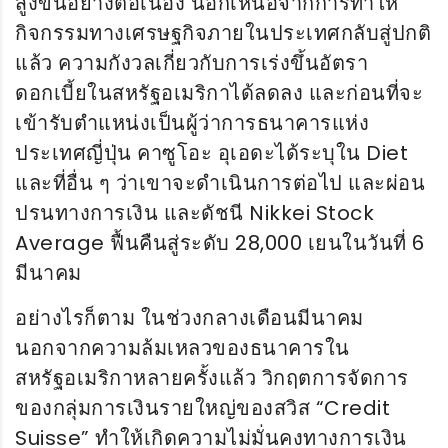
สูงขึ้นอย่างต่อเนื่อง นอกเหนือจากการทำให้
กิจกรรมทางเศรษฐกิจภายในประเทศกลับสู่ปกติ
แล้ว ความกังวลเกี่ยวกับการเร่งขึ้นอัตรา
ดอกเบี้ยในสหรัฐอเมริกาได้ลดลง และก่อนที่จะ
เข้ารับตำแหน่งเป็นผู้ว่าการธนาคารแห่ง
ประเทศญี่ปุ่น คาซูโอะ อุเอดะได้ระบุใน Diet
และที่อื่น ๆ ว่าเขาจะดำเนินการต่อไป และผ่อน
ปรนทางการเงิน และดัชนี Nikkei Stock
Average ฟื้นคืนสู่ระดับ 28,000 เยนในวันที่ 6
มีนาคม
อย่างไรก็ตาม ในช่วงกลางเดือนมีนาคม
นอกจากความล้มเหลวของธนาคารใน
สหรัฐอเมริกาหลายครั้งแล้ว วิกฤตการจัดการ
ของกลุ่มการเงินรายใหญ่ของสวิส “Credit
Suisse” ทำให้เกิดความไม่มั่นคงทางการเงิน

=-=-=-=-=

* About this exercise *
When a line in the records above contains the word "นาคม", copy it.

* Result of the task *
มีนาคม
อย่างไรก็ตาม ในช่วงกลางเดือนมีนาคม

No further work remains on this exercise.